In summary, this offshore experimental work showed that the flapping-foil turbine pump, even in a first attempt, worked well at the offshore site and successfully pumped to a tank located at about 9~10 m above sea level. The pumping performance was quite good in an uncontrolled environment using a relatively small pitch angle. When the pitch angle was increased from 60 degrees to 70 degrees at a reduced frequency of 0.12, the turbine efficiency could be improved by over 10%, according to the parametric map provided in a previous study under similar conditions with a Reynolds number of 1.7 million [20]. Thus, it is expected that the pumping performance will improve when further trials are carried out with the pitch angle increased to the optimum.

4. Conclusions

In this study, a dual flapping-foil hydrokinetic turbine (DFHT) is used for water pumping instead of electric power generation as a first attempt at an offshore site. The previously developed coupling mechanism was used to fully passively activate the arm motion of the DFHT. The fully passive activation and pumping performance were investigated at the offshore site in Korea after the corresponding experimental apparatus was manufactured and delivered to the jacket housing at the site.

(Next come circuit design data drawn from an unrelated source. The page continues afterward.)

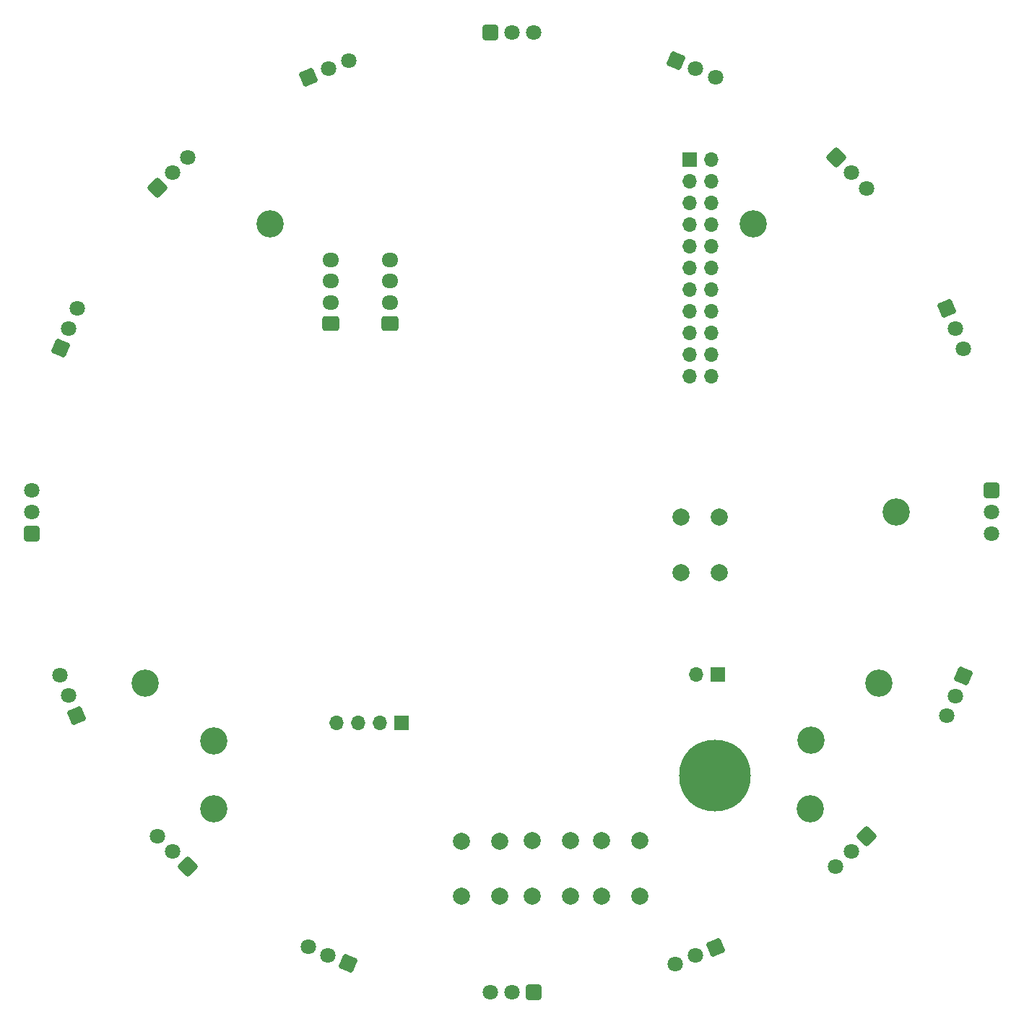
<source format=gbr>
%TF.GenerationSoftware,KiCad,Pcbnew,7.0.9*%
%TF.CreationDate,2024-12-18T22:21:06+09:00*%
%TF.ProjectId,IR_Bored_ESP32,49525f42-6f72-4656-945f-45535033322e,rev?*%
%TF.SameCoordinates,Original*%
%TF.FileFunction,Soldermask,Bot*%
%TF.FilePolarity,Negative*%
%FSLAX46Y46*%
G04 Gerber Fmt 4.6, Leading zero omitted, Abs format (unit mm)*
G04 Created by KiCad (PCBNEW 7.0.9) date 2024-12-18 22:21:06*
%MOMM*%
%LPD*%
G01*
G04 APERTURE LIST*
G04 Aperture macros list*
%AMRoundRect*
0 Rectangle with rounded corners*
0 $1 Rounding radius*
0 $2 $3 $4 $5 $6 $7 $8 $9 X,Y pos of 4 corners*
0 Add a 4 corners polygon primitive as box body*
4,1,4,$2,$3,$4,$5,$6,$7,$8,$9,$2,$3,0*
0 Add four circle primitives for the rounded corners*
1,1,$1+$1,$2,$3*
1,1,$1+$1,$4,$5*
1,1,$1+$1,$6,$7*
1,1,$1+$1,$8,$9*
0 Add four rect primitives between the rounded corners*
20,1,$1+$1,$2,$3,$4,$5,0*
20,1,$1+$1,$4,$5,$6,$7,0*
20,1,$1+$1,$6,$7,$8,$9,0*
20,1,$1+$1,$8,$9,$2,$3,0*%
G04 Aperture macros list end*
%ADD10R,1.700000X1.700000*%
%ADD11O,1.700000X1.700000*%
%ADD12RoundRect,0.250000X0.725000X-0.600000X0.725000X0.600000X-0.725000X0.600000X-0.725000X-0.600000X0*%
%ADD13O,1.950000X1.700000*%
%ADD14C,3.200000*%
%ADD15C,2.000000*%
%ADD16C,8.400000*%
%ADD17RoundRect,0.250200X-0.849005X0.351669X-0.351669X-0.849005X0.849005X-0.351669X0.351669X0.849005X0*%
%ADD18C,1.800000*%
%ADD19RoundRect,0.250200X0.849005X0.351669X-0.351669X0.849005X-0.849005X-0.351669X0.351669X-0.849005X0*%
%ADD20RoundRect,0.250200X-0.351669X-0.849005X0.849005X-0.351669X0.351669X0.849005X-0.849005X0.351669X0*%
%ADD21RoundRect,0.250200X0.351669X0.849005X-0.849005X0.351669X-0.351669X-0.849005X0.849005X-0.351669X0*%
%ADD22RoundRect,0.250200X-0.649800X-0.649800X0.649800X-0.649800X0.649800X0.649800X-0.649800X0.649800X0*%
%ADD23RoundRect,0.250200X-0.918956X0.000000X0.000000X-0.918956X0.918956X0.000000X0.000000X0.918956X0*%
%ADD24RoundRect,0.250200X0.000000X0.918956X-0.918956X0.000000X0.000000X-0.918956X0.918956X0.000000X0*%
%ADD25RoundRect,0.250200X0.000000X-0.918956X0.918956X0.000000X0.000000X0.918956X-0.918956X0.000000X0*%
%ADD26RoundRect,0.250200X-0.849005X-0.351669X0.351669X-0.849005X0.849005X0.351669X-0.351669X0.849005X0*%
%ADD27RoundRect,0.250200X0.649800X-0.649800X0.649800X0.649800X-0.649800X0.649800X-0.649800X-0.649800X0*%
%ADD28RoundRect,0.250200X-0.649800X0.649800X-0.649800X-0.649800X0.649800X-0.649800X0.649800X0.649800X0*%
%ADD29RoundRect,0.250200X0.849005X-0.351669X0.351669X0.849005X-0.849005X0.351669X-0.351669X-0.849005X0*%
%ADD30RoundRect,0.250200X-0.351669X0.849005X-0.849005X-0.351669X0.351669X-0.849005X0.849005X0.351669X0*%
%ADD31RoundRect,0.250200X0.649800X0.649800X-0.649800X0.649800X-0.649800X-0.649800X0.649800X-0.649800X0*%
%ADD32RoundRect,0.250200X0.351669X-0.849005X0.849005X0.351669X-0.351669X0.849005X-0.849005X-0.351669X0*%
%ADD33RoundRect,0.250200X0.918956X0.000000X0.000000X0.918956X-0.918956X0.000000X0.000000X-0.918956X0*%
G04 APERTURE END LIST*
D10*
%TO.C,J1*%
X176530000Y-110410000D03*
D11*
X173990000Y-110410000D03*
X171450000Y-110410000D03*
X168910000Y-110410000D03*
%TD*%
D12*
%TO.C,J2*%
X175158400Y-63583200D03*
D13*
X175158400Y-61083200D03*
X175158400Y-58583200D03*
X175158400Y-56083200D03*
%TD*%
D14*
%TO.C,REF\u002A\u002A*%
X154535498Y-120412834D03*
%TD*%
%TO.C,REF\u002A\u002A*%
X232550000Y-105720000D03*
%TD*%
D15*
%TO.C,Camera_RST*%
X209280000Y-92770000D03*
X209280000Y-86270000D03*
X213780000Y-92770000D03*
X213780000Y-86270000D03*
%TD*%
D14*
%TO.C,REF\u002A\u002A*%
X146475498Y-105714800D03*
%TD*%
%TO.C,REF\u002A\u002A*%
X217795498Y-51872834D03*
%TD*%
%TO.C,REF\u002A\u002A*%
X224490000Y-120440000D03*
%TD*%
D12*
%TO.C,J3*%
X168224200Y-63557800D03*
D13*
X168224200Y-61057800D03*
X168224200Y-58557800D03*
X168224200Y-56057800D03*
%TD*%
D16*
%TO.C,REF\u002A\u002A*%
X213300000Y-116560000D03*
%TD*%
D15*
%TO.C,SW2*%
X191830000Y-130680000D03*
X191830000Y-124180000D03*
X196330000Y-130680000D03*
X196330000Y-124180000D03*
%TD*%
D10*
%TO.C,J4*%
X210303800Y-44356600D03*
D11*
X212843800Y-44356600D03*
X210303800Y-46896600D03*
X212843800Y-46896600D03*
X210303800Y-49436600D03*
X212843800Y-49436600D03*
X210303800Y-51976600D03*
X212843800Y-51976600D03*
X210303800Y-54516600D03*
X212843800Y-54516600D03*
X210303800Y-57056600D03*
X212843800Y-57056600D03*
X210303800Y-59596600D03*
X212843800Y-59596600D03*
X210303800Y-62136600D03*
X212843800Y-62136600D03*
X210303800Y-64676600D03*
X212843800Y-64676600D03*
X210303800Y-67216600D03*
X212843800Y-67216600D03*
X210303800Y-69756600D03*
X212843800Y-69756600D03*
%TD*%
D10*
%TO.C,SW5*%
X213670000Y-104690000D03*
D11*
X211130000Y-104690000D03*
%TD*%
D14*
%TO.C,REF\u002A\u002A*%
X224530000Y-112410000D03*
%TD*%
%TO.C,REF\u002A\u002A*%
X154505498Y-112490000D03*
%TD*%
%TO.C,REF\u002A\u002A*%
X234500000Y-85660000D03*
%TD*%
D15*
%TO.C,SW1*%
X183600000Y-130720000D03*
X183600000Y-124220000D03*
X188100000Y-130720000D03*
X188100000Y-124220000D03*
%TD*%
%TO.C,SW3*%
X200020000Y-130650000D03*
X200020000Y-124150000D03*
X204520000Y-130650000D03*
X204520000Y-124150000D03*
%TD*%
D14*
%TO.C,REF\u002A\u002A*%
X161140000Y-51860000D03*
%TD*%
D17*
%TO.C,U13*%
X240504024Y-61797671D03*
D18*
X241476040Y-64144325D03*
X242448056Y-66490979D03*
%TD*%
D19*
%TO.C,U7*%
X170288024Y-138598749D03*
D18*
X167941370Y-137626733D03*
X165594716Y-136654717D03*
%TD*%
D20*
%TO.C,U1*%
X165631671Y-34641976D03*
D18*
X167978325Y-33669960D03*
X170324979Y-32697944D03*
%TD*%
D21*
%TO.C,U9*%
X213348329Y-136670024D03*
D18*
X211001675Y-137642040D03*
X208655021Y-138614056D03*
%TD*%
D22*
%TO.C,U17*%
X186970000Y-29395000D03*
D18*
X189510000Y-29395000D03*
X192050000Y-29395000D03*
%TD*%
D23*
%TO.C,U14*%
X227490626Y-44091556D03*
D18*
X229286677Y-45887607D03*
X231082728Y-47683658D03*
%TD*%
D24*
%TO.C,U10*%
X231054444Y-123656625D03*
D18*
X229258393Y-125452676D03*
X227462342Y-127248727D03*
%TD*%
D25*
%TO.C,U2*%
X147925556Y-47655375D03*
D18*
X149721607Y-45859324D03*
X151517658Y-44063273D03*
%TD*%
D26*
%TO.C,U15*%
X208691976Y-32713251D03*
D18*
X211038630Y-33685267D03*
X213385284Y-34657283D03*
%TD*%
D27*
%TO.C,U4*%
X133229000Y-88176000D03*
D18*
X133229000Y-85636000D03*
X133229000Y-83096000D03*
%TD*%
D28*
%TO.C,U12*%
X245751001Y-83136000D03*
D18*
X245751001Y-85676000D03*
X245751001Y-88216000D03*
%TD*%
D29*
%TO.C,U5*%
X138475976Y-109514329D03*
D18*
X137503960Y-107167675D03*
X136531944Y-104821021D03*
%TD*%
D30*
%TO.C,U11*%
X242432749Y-104857976D03*
D18*
X241460733Y-107204630D03*
X240488717Y-109551284D03*
%TD*%
D31*
%TO.C,U8*%
X192010000Y-141917000D03*
D18*
X189470000Y-141917000D03*
X186930000Y-141917000D03*
%TD*%
D32*
%TO.C,U3*%
X136547251Y-66454024D03*
D18*
X137519267Y-64107370D03*
X138491283Y-61760716D03*
%TD*%
D33*
%TO.C,U6*%
X151489375Y-127220444D03*
D18*
X149693324Y-125424393D03*
X147897273Y-123628342D03*
%TD*%
M02*

</source>
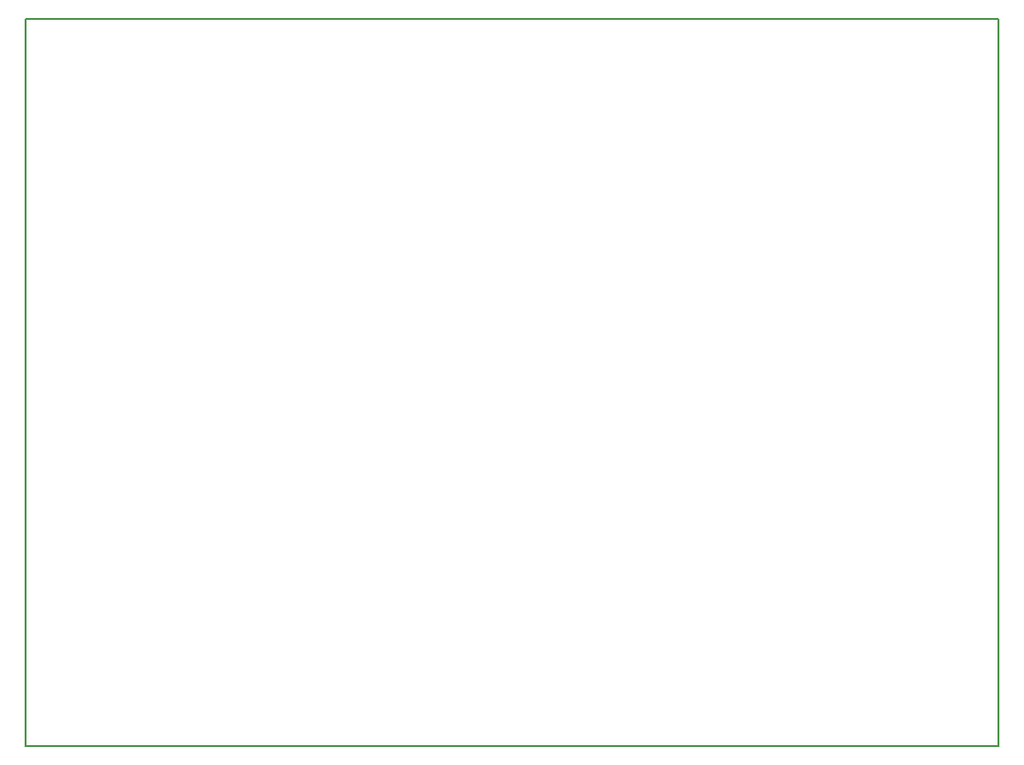
<source format=gbr>
G04 #@! TF.FileFunction,Profile,NP*
%FSLAX46Y46*%
G04 Gerber Fmt 4.6, Leading zero omitted, Abs format (unit mm)*
G04 Created by KiCad (PCBNEW 4.0.5) date 06/16/17 00:38:59*
%MOMM*%
%LPD*%
G01*
G04 APERTURE LIST*
%ADD10C,0.100000*%
%ADD11C,0.150000*%
G04 APERTURE END LIST*
D10*
D11*
X55000000Y-82000000D02*
X63000000Y-82000000D01*
X55000000Y-147000000D02*
X55000000Y-82000000D01*
X142000000Y-147000000D02*
X142000000Y-146000000D01*
X55000000Y-147000000D02*
X142000000Y-147000000D01*
X142000000Y-82000000D02*
X142000000Y-146000000D01*
X63000000Y-82000000D02*
X142000000Y-82000000D01*
M02*

</source>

From the offshore experiments, it was found that the motion of the flapping arms was fully passively activated by the tidal current during a high tide at the site when the flow velocity was over 1.5 m/s, and the pumping was also directly driven by the arm motion to a height of about 9 m when the flow velocity reached 1.8 m/s. The corresponding Reynolds numbers for the initial operation and pumping were 903 thousand and 1.08 million, respectively. When the best case for pumping was selected during the whole experiment, the pumping power was 3.3 kW and 34% pumping efficiency was achieved at a reduced frequency of 0.126, which is known to be in the optimum range. Even in the first trial of the flapping-foil hydrokinetic turbine pump at an offshore site, high efficiency could be achieved, and its performance is expected to be better when successive trials of a refined prototype are carried out to find the optimum configuration and operating conditions.